What he wanted to do was give the bastards a taste of their own medicine. But without diagnostic backup, that would take too long. Meanwhile, thousands were dying in Tokyo and other places. Something had to be done about that first.

“All right—” he said aloud.

The subvocal mistook his words as commands and sent the sphere precessing in its housing. It took several seconds of concentrated effort to settle it back down again. Jen used to warn him about using the temperamental input device when emotions were running high, but what choice did he have?

All right, Alex thought with silent, iron discipline. Here goes nothing.

She is slicing through Manaus — scouring the cities and towns of the Amazon — when her familiars report yet another band of desperate military men trying to interfere again. Now a squadron of them are streaking toward one of her resonators in screaming hypersonic aircraft, attempting to overcome her guardian whirlwinds with sheer speed and agility, trying to lock their missiles on target before she can respond.

Daisy obliges them in their courage to face death. Tracking their telemetry, she fills their cockpits with blood and grue.

But two aircraft continue on course. Their pilots have succeeded in setting their autopilots in time! She slips into military channels using codes stolen long ago from supposedly secure caches. By these routes she reads the appropriate control sequences — childishly simple — and uses them to take command of the hurtling ships, overriding their literal-minded computers, sending them careening about on reverse courses, bound for their points of origin.
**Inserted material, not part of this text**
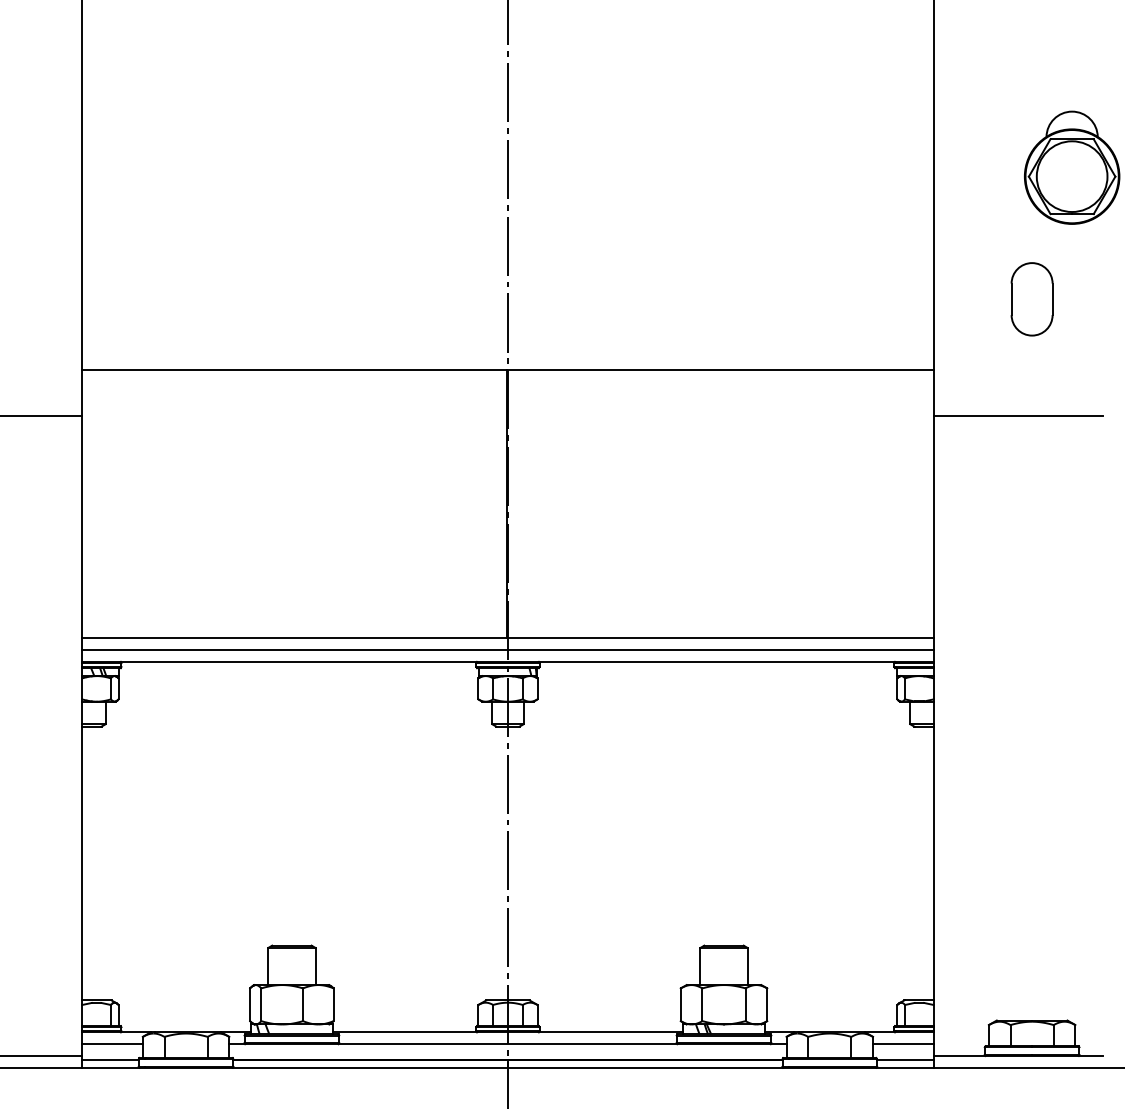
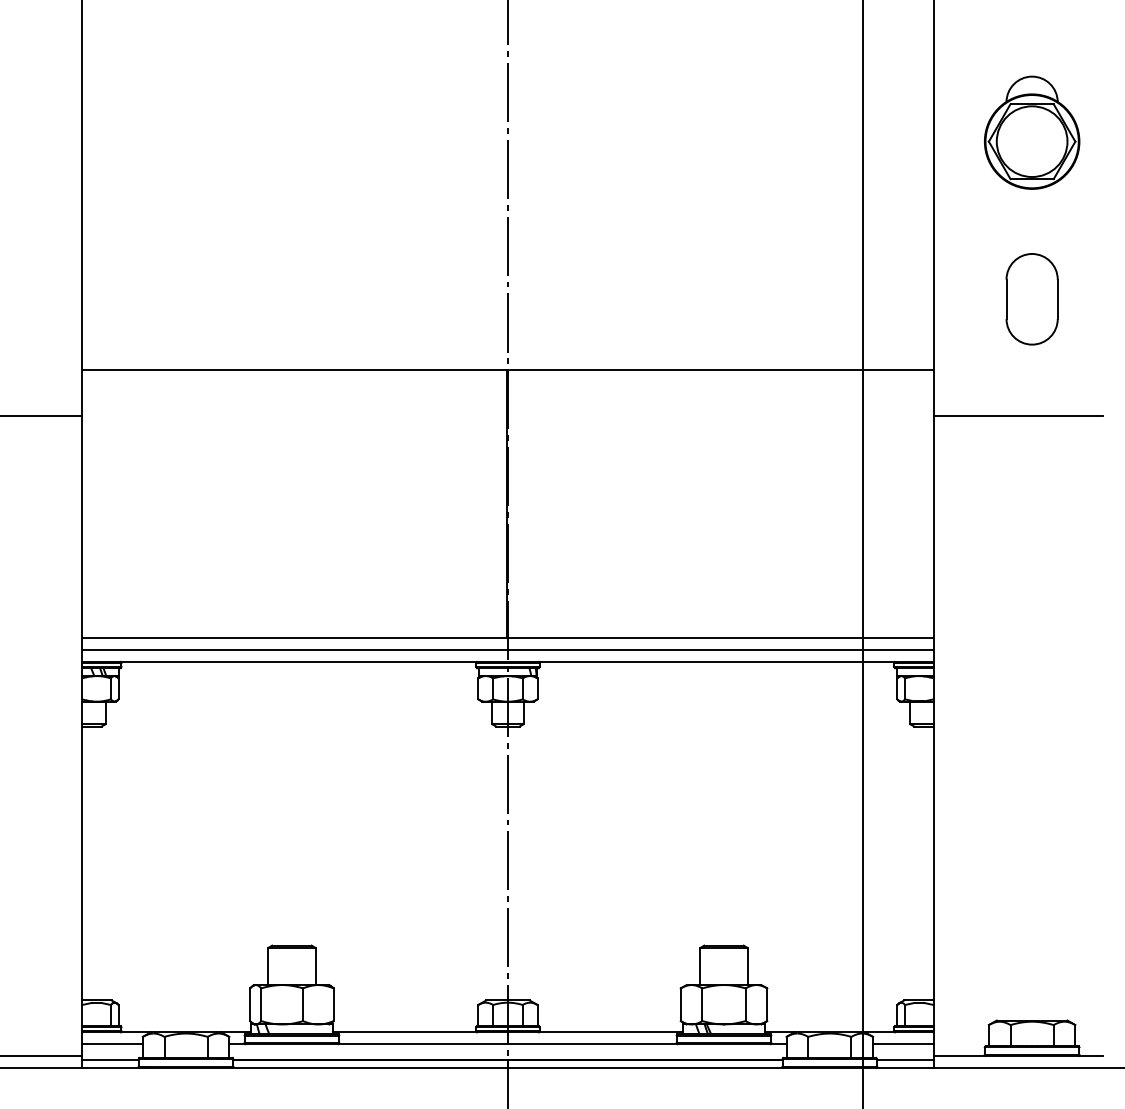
part at (1072, 167) position: (1072, 167) -> (1032, 132)
part at (1031, 299) size: 44x75 px -> 54x93 px
line at (862, 553): none -> present
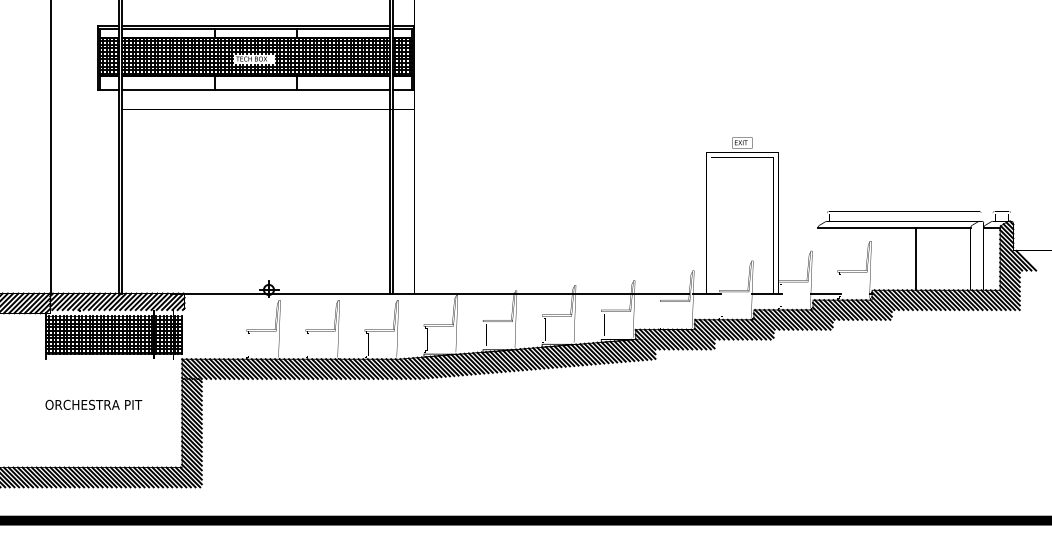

Then it’s back to work. There is so much housecleaning left to do. She’s barely begun her chores. In minutes she has cleared the island of Sumatra, where the few remaining orangutans may now dwell in peace, undisturbed by terrible tall interlopers. No more human hands will wield chain saws there. On to Borneo! Her whirlwinds respond and sweep across the sea.

Strictly speaking, she doesn’t know what she’s doing. She is no physicist, no geologist. The actual nature of the forces she is tapping matters as little to Daisy as the manufacturing details of a computer. All are technical fields that other experts studied, analyzed, and then reduced to beautifully simple, publicly accessible world-models.

Daisy knows all about models. She’s stolen many choice ones recently, from her now-extinct cousins, from her ex-husband’s employers, from all those clever males who thought they knew so much. She deals with the Earth’s interior now through such software intermediaries, as an enchantress might coerce nature by commanding demons and sprites to do her bidding for her. She treats the roiling, surging channels of superconductivity far below as she formerly did the highways and byways of the Net, as yet another domain to rule by proxy, by subroutine, by force of will.

In minutes a terrible storm of death has been unleashed across Java. Now she directs her attention below again, gathering yet another bundle of energy to focus against that funny, strange mirror some called a “singularity,” crafting yet another death cyclone to unleash this time on an obscene so-called “civilization” force-grown in a desert — Southern California.

But what’s this? In a faraway quarter, Daisy senses a presence where she’d thought all competition vanquished. Where only the dead were supposed to reign!